Car enfin, revenez aux fondamentaux unievrsitaires. Nous ne sommes plus dans l'Antiquité au temps d'Aristote.
Il y a avait au XX siècle trois sciences exactes seulement : la logique, la démonstration et les mathématiques. Les autres sciences étaient expérimentales, car nul ne pouvait s'aventurer à affirmer que notre chimie, nos lois physiques, nos fondements de biologie, étaient partout vrai dans l'univers.
À la fin du XX siècle, les puissants calculateurs permettent enfin des simulations exates. On a commencé avec des essais nucléaires devenus trop puissants sur tere, et avec des capteurs métriques qui ne résisteraient plus à ces explosions de plus en plus surpuissantes.

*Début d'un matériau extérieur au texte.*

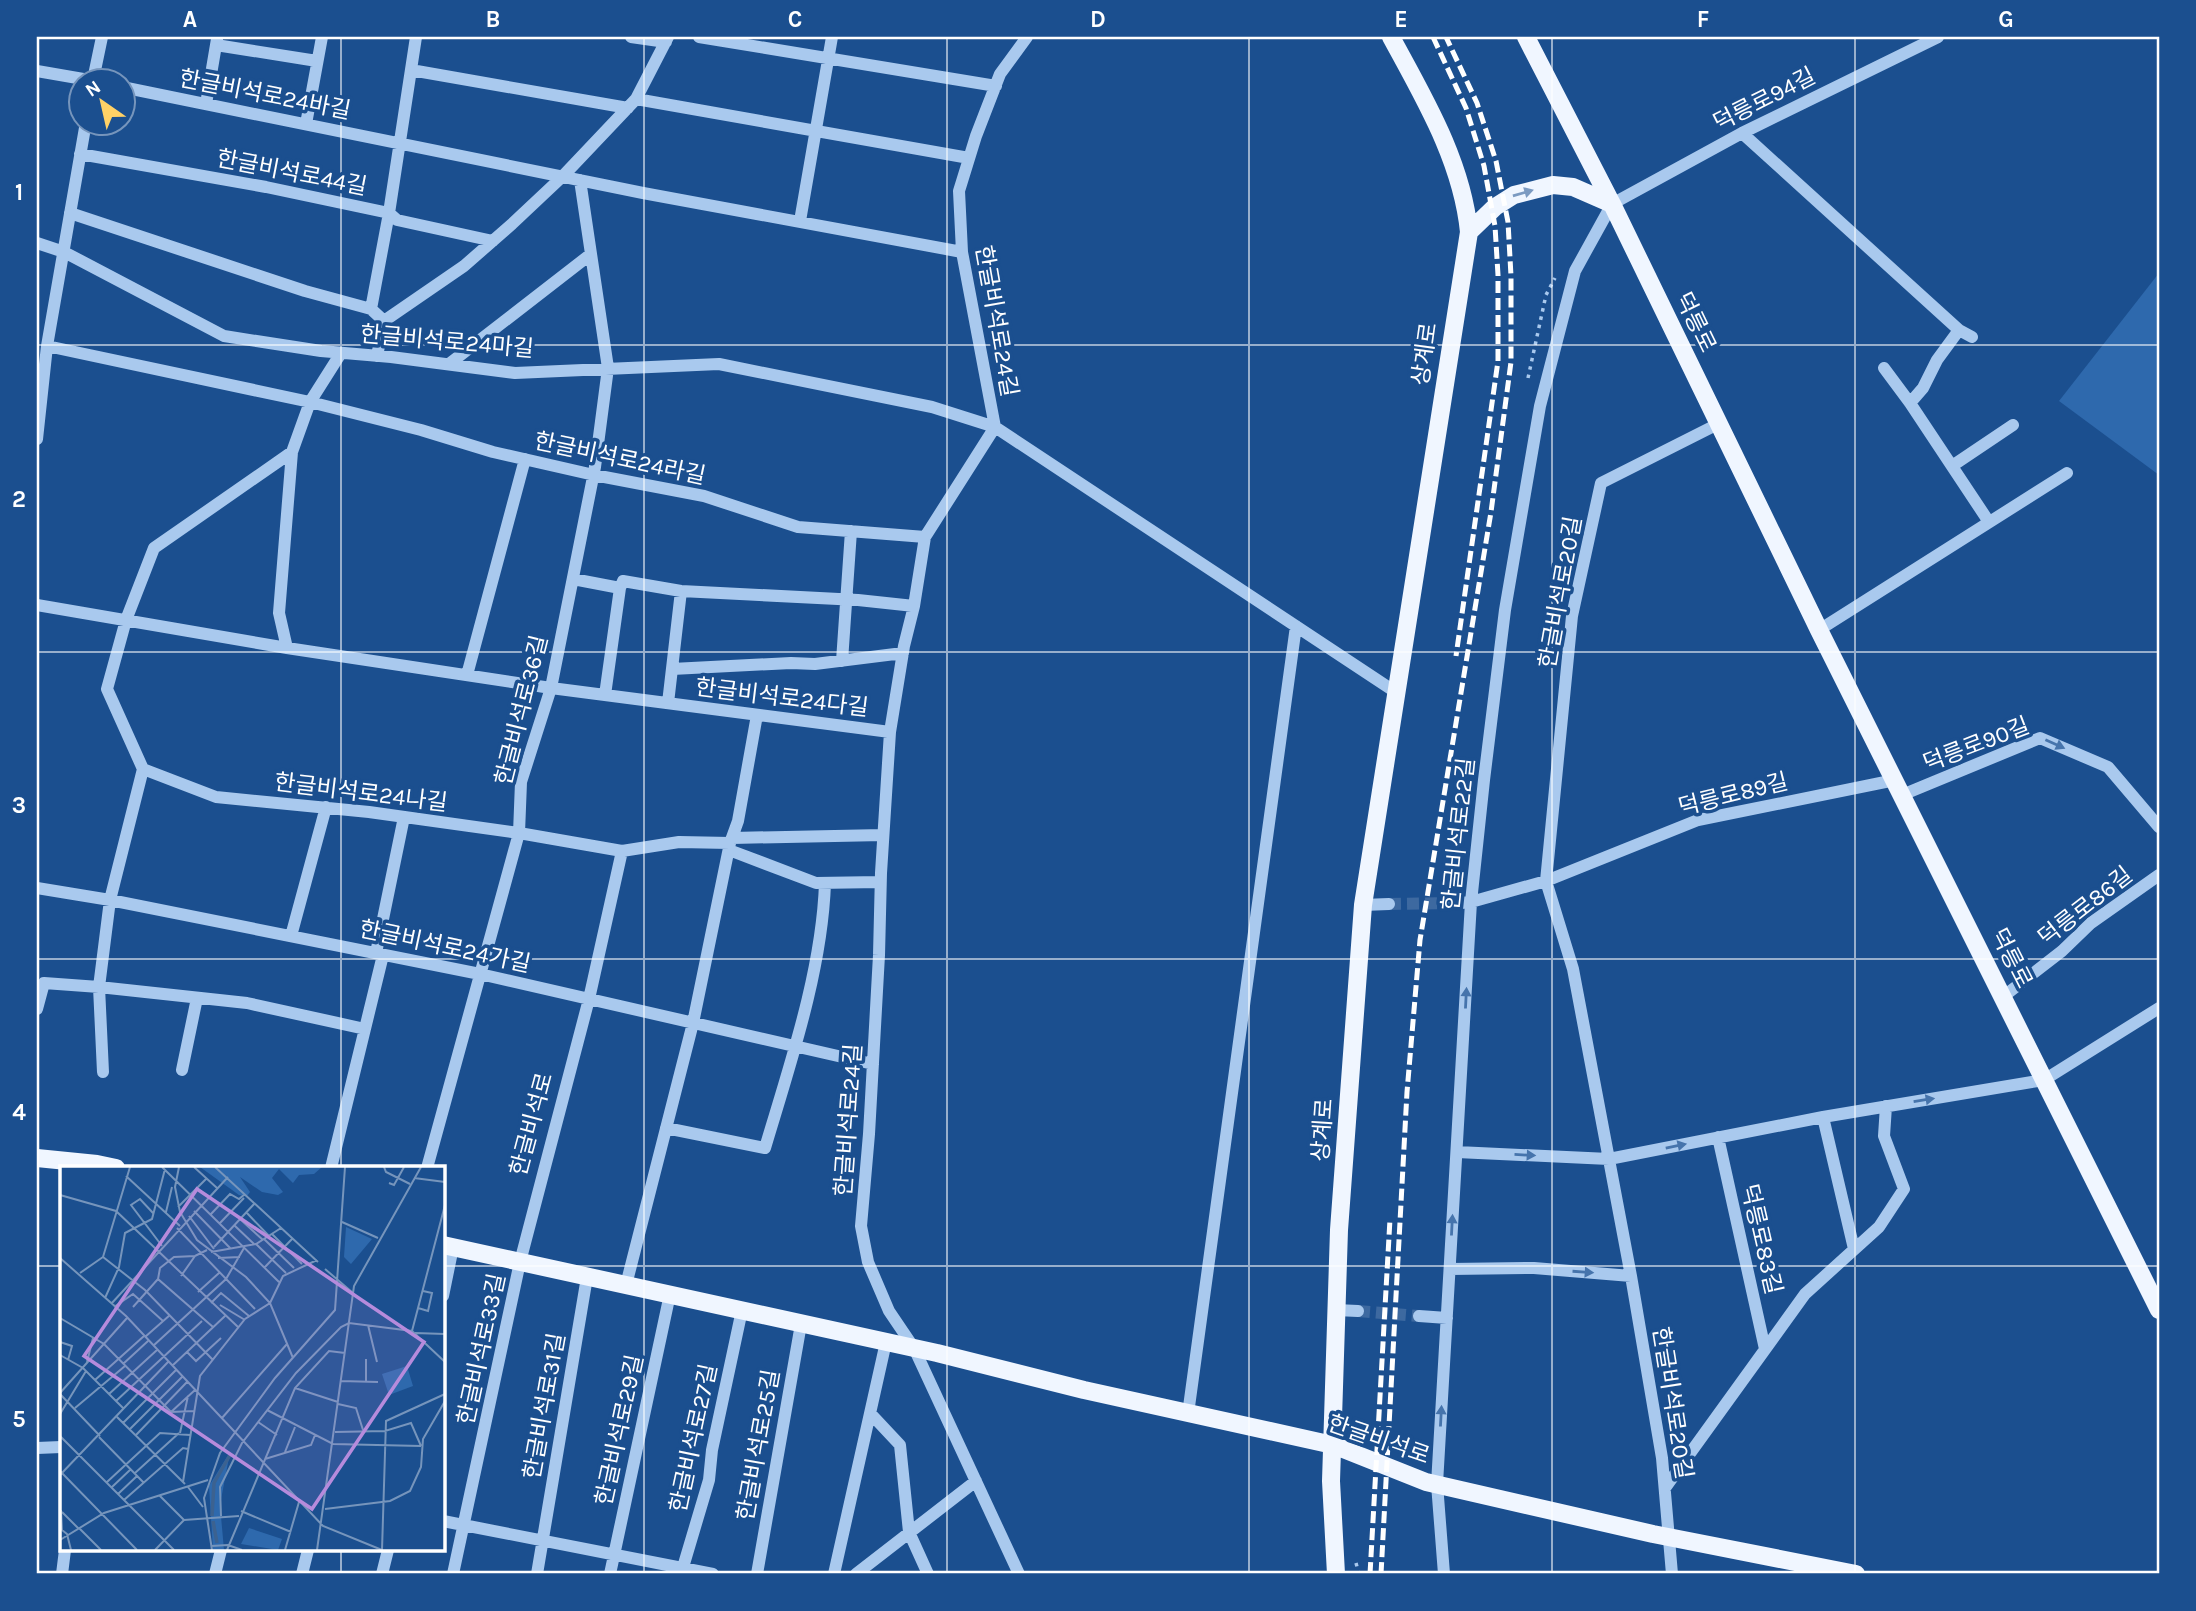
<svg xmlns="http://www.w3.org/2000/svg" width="2196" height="1611" font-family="Karla,'Noto Sans KR',sans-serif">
  <rect width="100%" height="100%" fill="#1b4f8f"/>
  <path fill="#2e69ad" d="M2159,273V475L2059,401Z"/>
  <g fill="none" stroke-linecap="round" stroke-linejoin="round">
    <path stroke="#3d69a0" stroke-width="12" stroke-dasharray="12 6" stroke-linecap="butt" d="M1389,904L1454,903
      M1358,1311L1419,1316"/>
    <path stroke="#a9c9ee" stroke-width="3.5" stroke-dasharray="3.5 5" stroke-linecap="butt" d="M1528,378L1546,295L1555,278
      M1356,1563L1359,1574"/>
    <path stroke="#a9c9ee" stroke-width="12" d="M631,37L666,42
      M699,37L996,86
      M216,45L317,61
      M411,70L628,108
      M37,71L89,80
      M93,80L102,37
      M122,87L643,193L962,252
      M636,99L969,158
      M206,104L217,39
      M306,124L322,37
      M1742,133L1959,330L1972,337
      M80,154L266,187L389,213L397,220L493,241
      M70,213L305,291L371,309L384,321
      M800,221L832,37
      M37,243L64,252L224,336L321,351L391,357L515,373L719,364L932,407L995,427L1397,693
      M371,309L389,213L416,37
      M47,346L310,402L421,430L493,452L594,475L704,496L798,527L925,537
      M341,353L310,402L292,452L154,548L126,620L107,689L143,769L216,797L369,812L519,833L622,851L679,842L730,843
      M377,356L384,321L464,266L512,224L563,176L636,99L668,37
      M449,364L591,254
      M1884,368L1910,403L1989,522
      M1910,403L1923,388L1937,360L1959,330
      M37,439L47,346L86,122
      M1952,466L2013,425
      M573,579L620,588
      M37,605L287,648L551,688L890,732
      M1819,630L2067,473
      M287,648L279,613L292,452
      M842,661L851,531
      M672,669L791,663L815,664L903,653
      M467,675L525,459
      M605,695L620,588L623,581L681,591L858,600L914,606
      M668,703L681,591
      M1902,795L2040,738L2108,767L2159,827
      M732,838L883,835
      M729,850L816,883L880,882
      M37,888L110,900L480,974L873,1064
      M1454,903L1471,902L1546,881L1698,820L1895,780
      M1363,905L1389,904
      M291,936L326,807
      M376,953L404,817
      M2004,996L2062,951L2091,923L2159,875
      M37,1009L44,983L99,987L247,1003L365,1029
      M182,1070L197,998
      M103,1072L99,987L110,900L143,769
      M1823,1117L1854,1249
      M666,1128L765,1148C790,1064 822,971 825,883
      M1718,1137L1765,1349
      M1457,1152L1609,1159L1823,1117L2044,1080L2159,1008
      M331,1168L383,955
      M427,1168L519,833L521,782L551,688L595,467L608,368L580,180
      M1450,1269L1534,1268L1631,1276
      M626,1285L693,1023L730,843L738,821L757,715
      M443,1296L453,1247
      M1336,1310L1358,1311
      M1419,1316L1447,1318
      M870,1413L900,1445L909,1532L928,1574
      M1188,1414L1296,626
      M37,1448L61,1447
      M1665,1488L1805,1294L1879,1227L1904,1189L1884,1136L1886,1106
      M443,1521L713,1574
      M62,1574L65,1550
      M215,1574L221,1550
      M302,1574L308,1550
      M382,1574L388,1550
      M453,1574L520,1262L589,999L622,851
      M537,1574L587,1277
      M610,1574L670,1294
      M681,1574L709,1480L712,1450L742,1310
      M757,1574L801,1324
      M834,1574L886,1342
      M856,1574L976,1481
      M1019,1574L914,1348L889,1311L868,1262L861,1226L869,1134L879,955L881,873L890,732L904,646L914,606L925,537L995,427L962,252L959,191L976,136L1000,74L1027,37
      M1444,1574L1437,1484L1471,902L1484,780L1505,610L1540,406L1575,271L1612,204L1742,133L1938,37
      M1672,1574L1662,1458L1631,1276L1573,969L1546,881L1572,616L1601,483L1718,424"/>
    <path stroke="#f0f6ff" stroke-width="18" d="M1526,37L1612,204L1819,630L2159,1310
      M1469,232L1495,207L1514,195L1553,185L1573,187L1612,204
      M37,1158L97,1164L116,1168
      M443,1245L937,1353L1084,1390L1333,1445L1426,1482L1653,1534L1856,1574
      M1336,1574L1331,1481L1339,1230L1363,905L1469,232C1462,161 1424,98 1391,37"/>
    <path stroke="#fff" stroke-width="5" stroke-dasharray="12 5" stroke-linecap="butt" d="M1433,37L1466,108L1484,166L1495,226L1498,275V361L1456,656
      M1370,1574L1390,1219
      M1381,1574L1407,1092L1420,940L1491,512L1511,362V276L1508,222L1496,161L1477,103L1446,37"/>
  </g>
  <defs><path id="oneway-solid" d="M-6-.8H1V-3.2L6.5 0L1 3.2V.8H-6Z" transform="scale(1.75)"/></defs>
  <use fill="#7b9ac1" href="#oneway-solid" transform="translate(1523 193) rotate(-16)"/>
  <g fill="#4674ac">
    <use href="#oneway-solid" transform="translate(2055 744) rotate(24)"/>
    <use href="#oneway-solid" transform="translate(1466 998) rotate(-87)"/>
    <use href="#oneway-solid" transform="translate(1924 1100) rotate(-9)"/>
    <use href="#oneway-solid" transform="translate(1676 1146) rotate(-12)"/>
    <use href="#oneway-solid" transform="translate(1525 1155) rotate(3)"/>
    <use href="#oneway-solid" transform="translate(1452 1225) rotate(-87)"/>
    <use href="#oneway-solid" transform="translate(1583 1272) rotate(4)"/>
    <use href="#oneway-solid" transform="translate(1441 1416) rotate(-87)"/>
  </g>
  <path fill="none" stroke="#fff" stroke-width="2" stroke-opacity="0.55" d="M341,37V1168M644,37V1574M947,37V1574M1249,37V1574M1552,37V1574M1855,37V1574M37,345H2159M37,652H2159M37,959H2159M37,1266H61M443,1266H2159M341,1550V1574"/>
  <g text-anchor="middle" stroke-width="7" stroke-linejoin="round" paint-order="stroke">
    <g font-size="23" fill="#fff" stroke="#1b4f8f">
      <text transform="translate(265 94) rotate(11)" y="8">한글비석로24바길</text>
      <text transform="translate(1764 99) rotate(-27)" y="8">덕릉로94길</text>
      <text transform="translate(292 172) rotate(11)" y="8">한글비석로44길</text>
      <text transform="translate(997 321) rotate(80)" y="8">한글비석로24길</text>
      <text transform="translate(1696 322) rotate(64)" y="8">덕릉로</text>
      <text transform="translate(447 341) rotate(5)" y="8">한글비석로24마길</text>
      <text transform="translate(1424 354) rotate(-82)" y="8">상계로</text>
      <text transform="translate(620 458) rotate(12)" y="8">한글비석로24라길</text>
      <text transform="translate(1560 592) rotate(-80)" y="8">한글비석로20길</text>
      <text transform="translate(782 697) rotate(7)" y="8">한글비석로24다길</text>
      <text transform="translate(521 710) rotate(-76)" y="8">한글비석로36길</text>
      <text transform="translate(1976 744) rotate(-21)" y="8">덕릉로90길</text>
      <text transform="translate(361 792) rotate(7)" y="8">한글비석로24나길</text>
      <text transform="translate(1733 794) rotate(-14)" y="8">덕릉로89길</text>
      <text transform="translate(1458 834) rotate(-84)" y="8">한글비석로22길</text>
      <text transform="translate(2085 906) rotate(-38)" y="8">덕릉로86길</text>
      <text transform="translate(445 946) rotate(12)" y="8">한글비석로24가길</text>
      <text transform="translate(2012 958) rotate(63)" y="8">덕릉로</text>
      <text transform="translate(848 1120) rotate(-86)" y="8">한글비석로24길</text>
      <text transform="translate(531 1124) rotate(-75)" y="8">한글비석로</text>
      <text transform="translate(1322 1130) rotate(-86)" y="8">상계로</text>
      <text transform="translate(1762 1239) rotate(77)" y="8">덕릉로83길</text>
      <text transform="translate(481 1349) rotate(-78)" y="8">한글비석로33길</text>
      <text transform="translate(1673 1403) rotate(81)" y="8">한글비석로20길</text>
      <text transform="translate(544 1406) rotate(-80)" y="8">한글비석로31길</text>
      <text transform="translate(619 1430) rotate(-78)" y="8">한글비석로29길</text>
      <text transform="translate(693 1438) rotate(-78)" y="8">한글비석로27길</text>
      <text transform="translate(1379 1439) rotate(19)" y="8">한글비석로</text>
      <text transform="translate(758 1445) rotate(-80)" y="8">한글비석로25길</text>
    </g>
  </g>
  <g transform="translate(60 1166)">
    <rect width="385" height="385" fill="#1b4f8f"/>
    <path d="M140,1H262L254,8L239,9L233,17L219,3L212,12L223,26L218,29L202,26L180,11L190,26L187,30L179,29ZM286,61L312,73L291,98L284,91ZM347,200L353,220L329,229L322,208ZM170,286L160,339L164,384H153L149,320ZM189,362L222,373L218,384L181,378Z" fill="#2e69ad"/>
    <path fill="none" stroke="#3c6290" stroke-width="3.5" d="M152,350L154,317L170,289M153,355L157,377"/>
    <path fill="none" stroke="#7695bc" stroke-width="2" d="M102,1L219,116M119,1L115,21L120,46L137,74L186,111L210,137L233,192M134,1L157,22M155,1L258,96M324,1L326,6L350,18M66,10L120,60M354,12L385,16M329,17L334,19L344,1M0,29L56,45L178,161M118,41L147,12M134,45L171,83M106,46L112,21M186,46L209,70M93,47L80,33L71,39L102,80M151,48L170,28L179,33L185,28M129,50L154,83M180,53L203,74M282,56L318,72M160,57L184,32M174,59L194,78M117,62L195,143M212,68L242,98M204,73L234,102M196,78L226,107M154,81L195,37M147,84L135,90L114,91L100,102L98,113L153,161M151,86L196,78L221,62M43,91L85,124L153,194M0,92L66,150L263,360L322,384M158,92L180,91M204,102L233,72M265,103L293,127M20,107L43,91L70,1M121,110L135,90M138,126L159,107M45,132L59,101L65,67L92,53L105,3M151,137L161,127L189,150M51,138L168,11M160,139L185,154M54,141L73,128L103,155M73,141L98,113M358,142L368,145L372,127L363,125M0,152L44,178L111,246L134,245M308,159L317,196M352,165L385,39M355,167L385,168M85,171L110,149M0,176L12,180L8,194M93,180L166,113L184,82M127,186L136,195L161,172M0,189L23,202L64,243M306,193V216M27,196L33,172M63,198L88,175M112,200L165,150M35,214L84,170M281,215L318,216M235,222L278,236M0,227L67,152M0,228L40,270M49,228L97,184M56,235L142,155M278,238L296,242L303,264M15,242L65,200M207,244L273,278L361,280M111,246L135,224M0,248L26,205M57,251L125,318M162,252L227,178M198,256L217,269M63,257L116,204M70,263L122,211M275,266L325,265L351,257L361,280M120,267L128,230M76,269L127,216M0,270L114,384M39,271L84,317M225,286L235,261M205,293L251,279L255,269M0,305L77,384M75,307L119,267M0,309L108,196M47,316L100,267L130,269M123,316L140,210L185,153L210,137L223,110L257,94M52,321L71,303M128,321L143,341M58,328L77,310M100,330L124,354M64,334L123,282L128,283M265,343L330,335L350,325L361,301L363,273L385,235M1,344L2,364L7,368L11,384M181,345L231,366M2,346L18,362M161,350L160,321L182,277L236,207L281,161L289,157L352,165L385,196M124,354L179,350M19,362L41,384M0,374L44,347L148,314M151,380L168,379L182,384M95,384L124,354M152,384L144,332L160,287L215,212L275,144L285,1M167,384L235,222L269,185L285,187M225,384L239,336M257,384L294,120L361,1M322,384L326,255L385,228"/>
    <path fill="#b68bdc" fill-opacity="0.15" stroke="#b68bdc" stroke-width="3.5" d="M137,23L364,176L252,343L24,190Z"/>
    <rect width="385" height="385" fill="none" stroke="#fff" stroke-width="3.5"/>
  </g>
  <rect width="2196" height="1611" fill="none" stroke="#1b4f8f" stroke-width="77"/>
  <g transform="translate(102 102) rotate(326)"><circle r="33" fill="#1b4f8f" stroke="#7695bc" stroke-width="2"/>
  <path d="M0-5L12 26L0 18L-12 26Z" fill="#ffd166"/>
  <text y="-10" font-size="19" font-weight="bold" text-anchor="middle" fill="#ffffff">N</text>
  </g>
  <rect x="38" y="38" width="2120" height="1534" fill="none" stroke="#fff" stroke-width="2.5"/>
  <g font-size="23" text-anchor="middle" font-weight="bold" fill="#fff">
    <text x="190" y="27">A</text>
    <text x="493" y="27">B</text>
    <text x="795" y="27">C</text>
    <text x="1098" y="27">D</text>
    <text x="1401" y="27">E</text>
    <text x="1703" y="27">F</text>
    <text x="2006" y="27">G</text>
    <text x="19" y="200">1</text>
    <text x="19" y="507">2</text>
    <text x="19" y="813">3</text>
    <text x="19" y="1120">4</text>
    <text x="19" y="1427">5</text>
  </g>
</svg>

Ainsi, au XXI siècle, les simulations permettent d'accroître les sciences expérimentales au rand de sciences exactes, et de découvrir quantité de nouvelles sciences exactes, comme la paléogénétique qui analyse l'adn des fossiles à la découvertes de variétés d'animaux disparus dont nous n'avions pas conscience.
Il n'y a plus en 2026 "des logiques", terme qui n'a plus aucun sens. Il y a les constats et les découvertes. Entre l'intuition qui est spéculative, et la validité, il n'y a plus que des sciences exactes.
Les bistrots du coin restent ouverts naturellement. Mais ceci n'intéresse plus grand monde.